PS: Each neuron corresponds to a value that is calculated by the filter (filter) convolution of all pixel values in the area of the original image it points to.

Next, let's talk about the concept of weight sharing . We already know that. The input image obtains a feature map through a filter convolution. Each neuron on the feature map is connected to a pixel point on a rectangular filter area on the original image, and the above example is 10x10. Is it spicy? Each neuron is connected to the 10x10 input neurons on the original. Because these neurons want the same feature, they are filtered by the same filter. Therefore, the parameters of this 10x10 connection on each neuron are a hair-like one.  Yes, it's a hair-like!!!  The explanation is not very reasonable appearance?! In fact, this 10x10 parameter is shared by all neurons on this feature map. This is the weight sharing Ah! So even if 6 feature maps, only 6x10x10 = 600 parameters that need training AH ah AH!!!

Further, this 10x10 parameter seems to be only related to filtering, like a 6 filter, each with 100 parameters. And these parameters need to be trained. It's like a self-learning filter!!! Suddenly felt very demonic.

now we already know:

number of training parameters = (filter size + optional offset number) x filter type

Among them, I. Filter size = filter_width x filter_height x filter_channels, which is the size of the filter

II. Bias: Can be offset, generally 1

Iii. filter_types: Types of filters

e.g. if the hidden layer filter is defined as 5X5X3-20, then the training parameter = (5x5x3 + 1) x 20 = 1520

    

Number of neurons on the convolution layer = numbers of feature graphs X number of neurons on each feature graph

The number of neurons on each feature map is related to the width and height of the input graph, the width of the filter, and the step size of the filter.

The width and height of the feature map are N and M, respectively:

The formula can be introduced:

         

number of neurons = NXM

    

The derivation process is simple:

...

Next

      

The number of neurons on a feature map = the number of input filters (and the width of the input graph, the width of the filter, the size of the filter) and the specific formula

Number of connections = number of neurons x filter area size

God's

  

2. The hidden layer between the convolution layer and the lower sampling layer:

Next

What does the next sample layer do?
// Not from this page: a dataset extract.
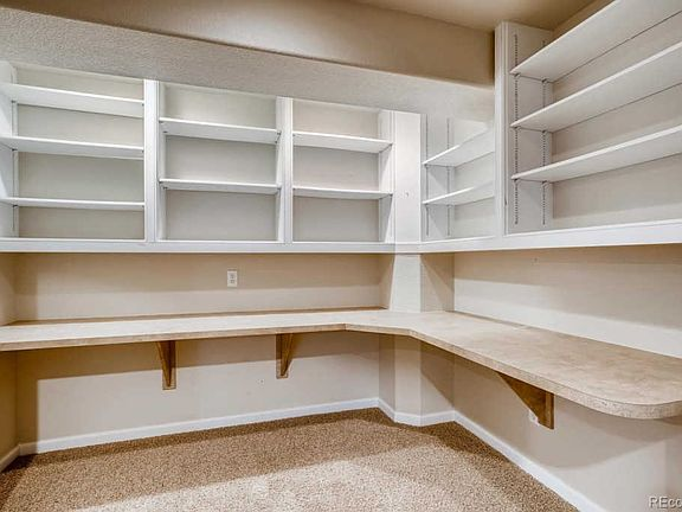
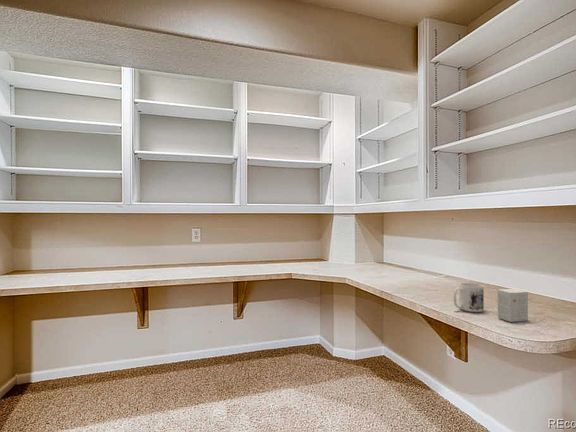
+ mug [452,282,485,313]
+ small box [497,288,529,323]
What do you do?

Number of parameters, number of neurons, number of connections in the lower sampling layer

2. Calculation Practice

The following is an example of Yann LeCun's handwritten numeral recognition of CNN "LeNet-5", which calculates some of the parameters:

Figure 2

(The picture in the paper itself is so vague, not the reason for my posture, everyone will see it)

convolutional Neural Network (convolutional neural Networks)

Contact Us

The content source of this page is from Internet, which doesn't represent Alibaba Cloud's opinion; products and services mentioned on that page don't have any relationship with Alibaba Cloud. If the content of the page makes you feel confusing, please write us an email, we will handle the problem within 5 days after receiving your email.

If you find any instances of plagiarism from the community, please send an email to: info-contact@alibabacloud.com and provide relevant evidence. A staff member will contact you within 5 working days.

A Free Trial That Lets You Build Big!

Start building with 50+ products and up to 12 months usage for Elastic Compute Service

  • Sales Support

    1 on 1 presale consultation

  • After-Sales Support

    24/7 Technical Support 6 Free Tickets per Quarter Faster Response

  • Alibaba Cloud offers highly flexible support services tailored to meet your exact needs.